The identification of human action through computer
technology has its strong implementation in the real world
applications like Storing Big files[4], Action identification[5],
Indexing[6] and securing the videos[7], etc. The critical and
important part of this technology is the interaction between the
machine and the human. Visual signal plays an crucial rule in
the recognition of the human actions and the communication
between the computer and human. The recent developed
techniques involves manual sampling of the signal before
digitizing in the computer[9]. There are some practical
impossibilities and difficulties in setting the starting and end
portion of the sequence samples. Hence an algorithm was
developed to automate the action division in an image
sequence. The actions of the subjects in an image sequence can
vary based on the pattern, pose, mobility, etc. These parameters
are yet an challenging issues which affects the image properties
like luminance, chrominance, Background sequence, etc. The
most important key point is the view point dissimilarity as the
HAR approach are based on the visual signals which is
recognized from the single view of capturing. For the entire
process starting from training and ending with the testing same
camera is used to capture the views.
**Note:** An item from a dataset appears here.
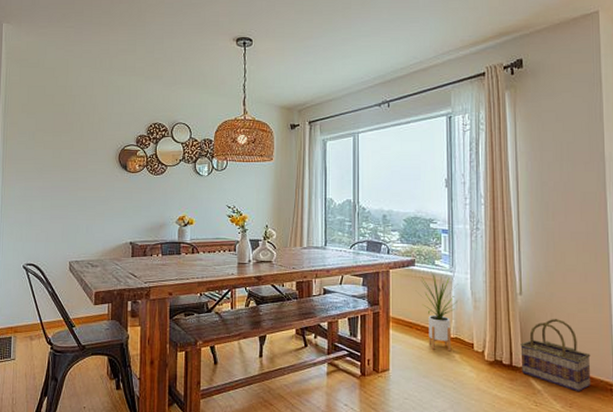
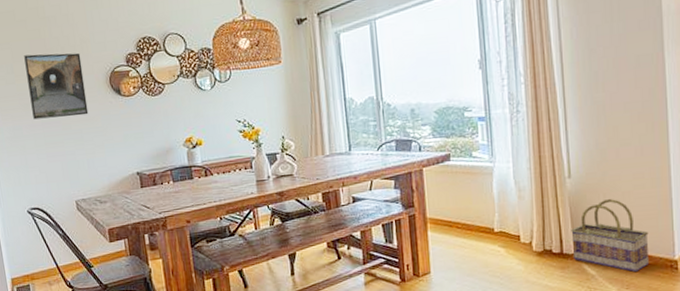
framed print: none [44,125,97,184] -> present [24,52,89,120]
house plant: present [418,272,459,352] -> none [456,165,500,247]

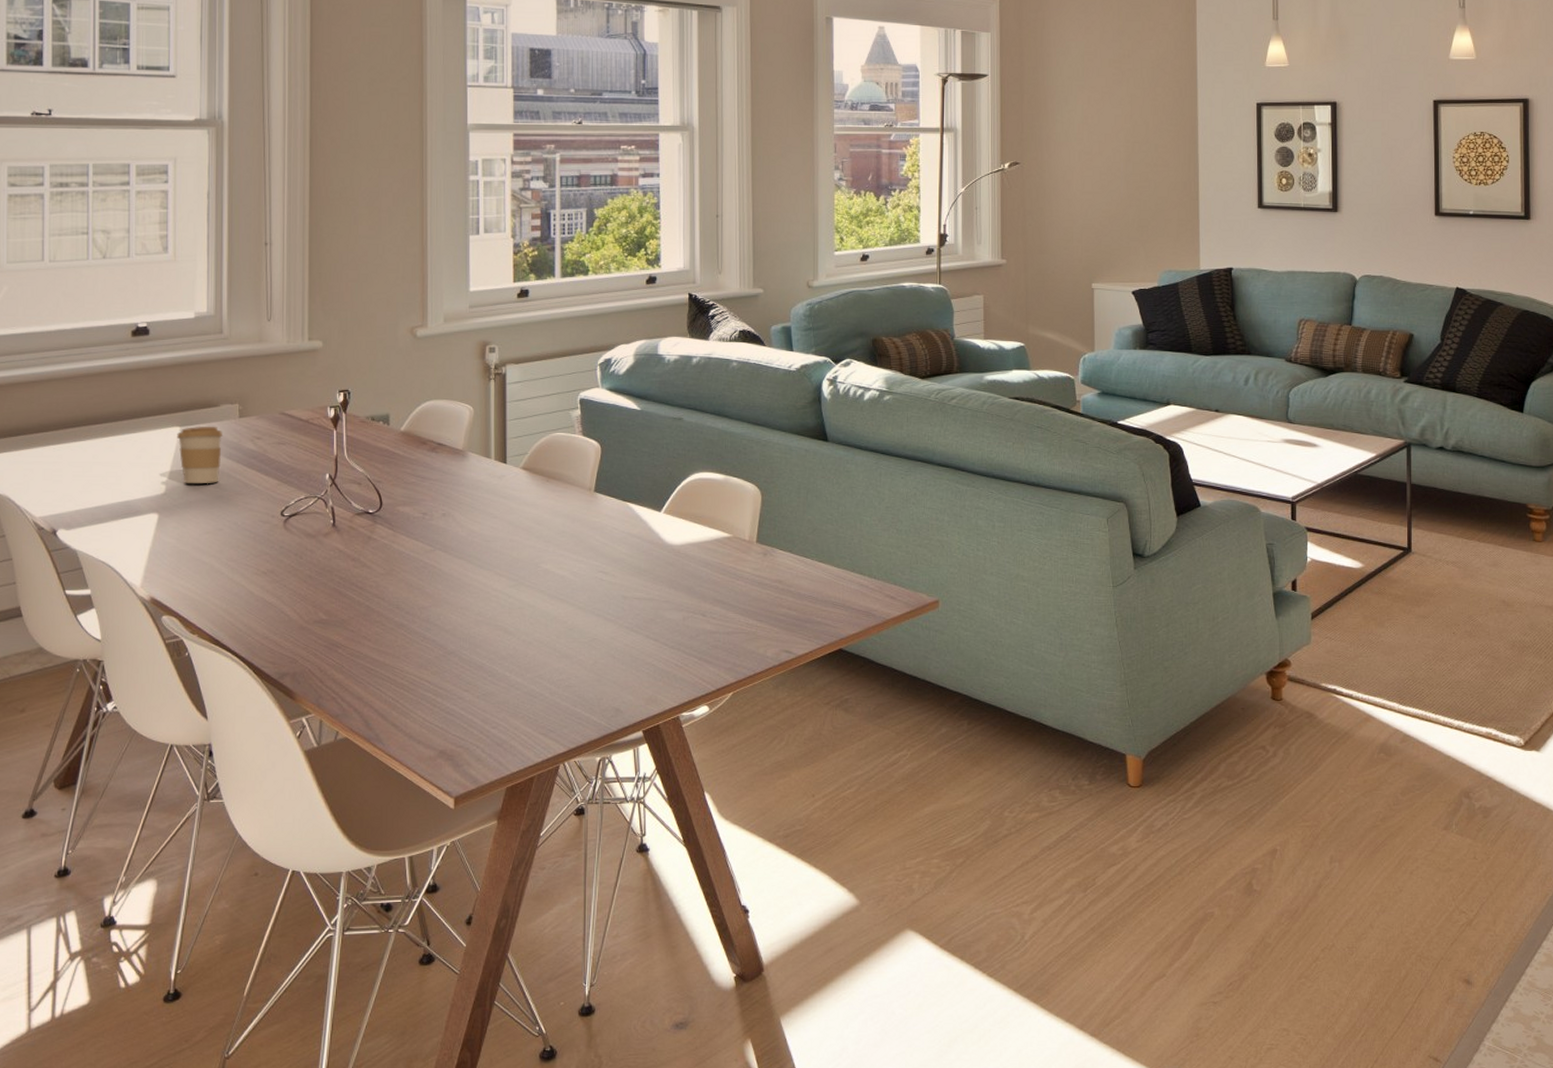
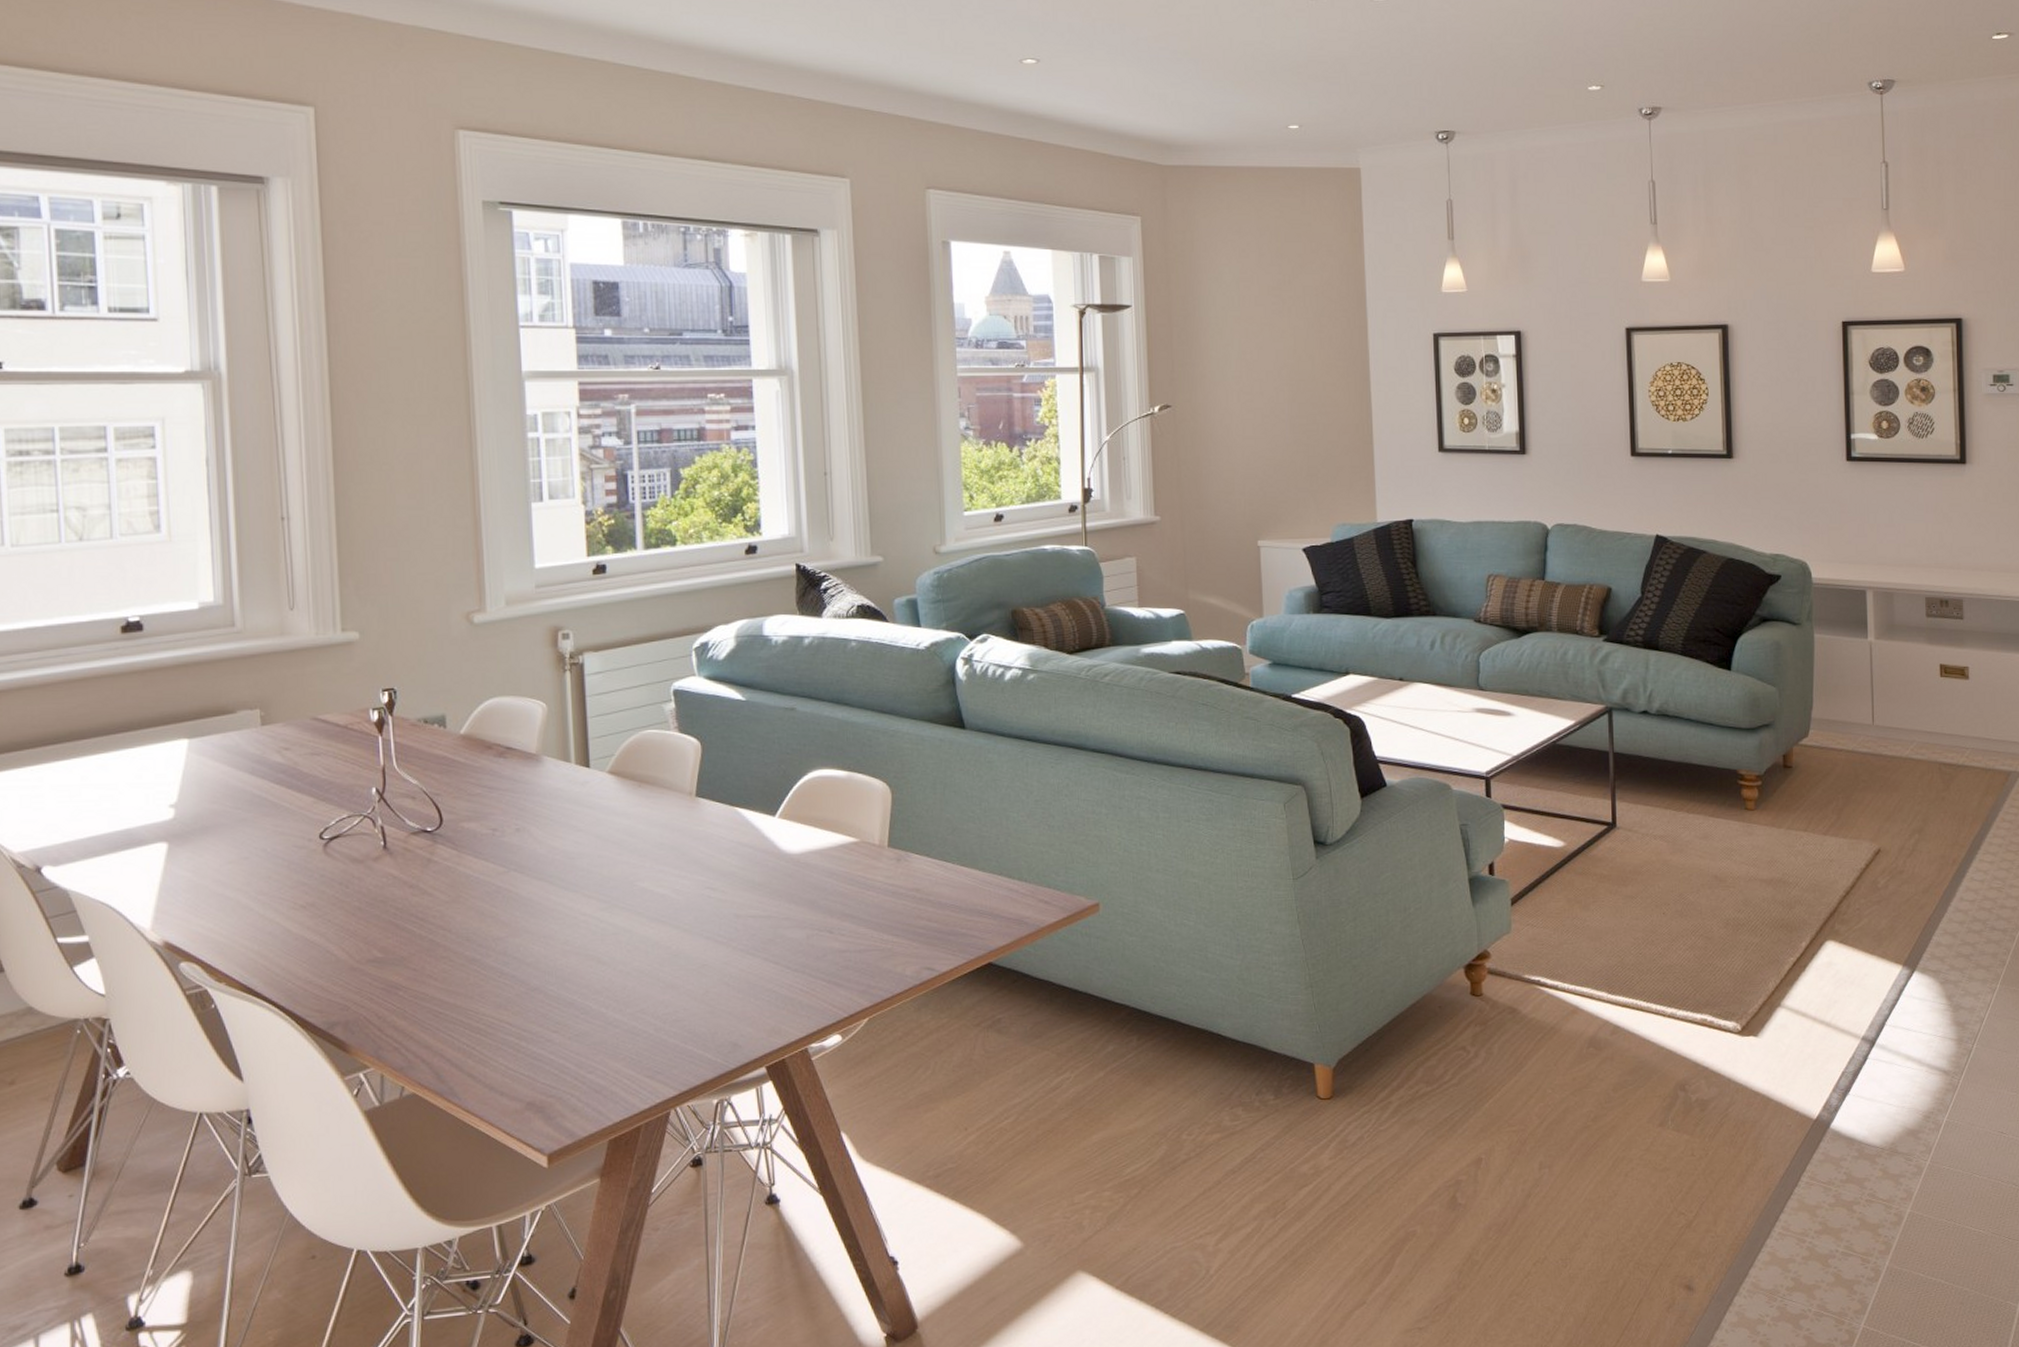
coffee cup: present [177,426,223,483] -> none [185,736,243,805]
But the real time
applications cannot have same setup in their process. This
causes vigorous fall in the accuracy of the different views. The
failure of the single view techniques occurs due to the hiding of
a portion due to some inevitable obstructions. To overcome
these limitations and to obtain the absolute image multiple
cameras are used to capture the image. This led to the
discovery of the term Multi-view action identification.
In this multi view approach the images are captured either in
the form of 2D or 3D. In three dimensional capturing the object
under focus is segmented into multiple views[9] and the
mobility depiction is framed for identification of the
movements. The model construction in this approach involves
the use of geometrical shapes as patterns. The 3D approach is
generally used in the real time applications such as Histogram
shaping, optical patterns in 3D, Storage of action history,
Skeleton representation in 3D[10], action patterns in spatial
domain, etc.
The 3D representation has the advantage of improved accuracy
rate over the two dimensional capturing but with the drawback
of cost expensive. Hence it is not much preferred in the real
time applications. But yet the three dimensional capturing
proved have fair quality of construction as the feature
extraction of the approach depends upon the multi view
capturing[11]. The errors in this approach arise due to the lack
of proper details which are lost during segmentation of the 3D
modeling. In general the best three dimensional model is
constructed with the overlapping of the views[12][13]. Thus for
the good quality 3D representation ample amount of views are
required.
With the advancement in the image capturing techniques three
dimensional cameras are readily available to capture 3D view
of the object in focus. Out of many devices 3D Microsoft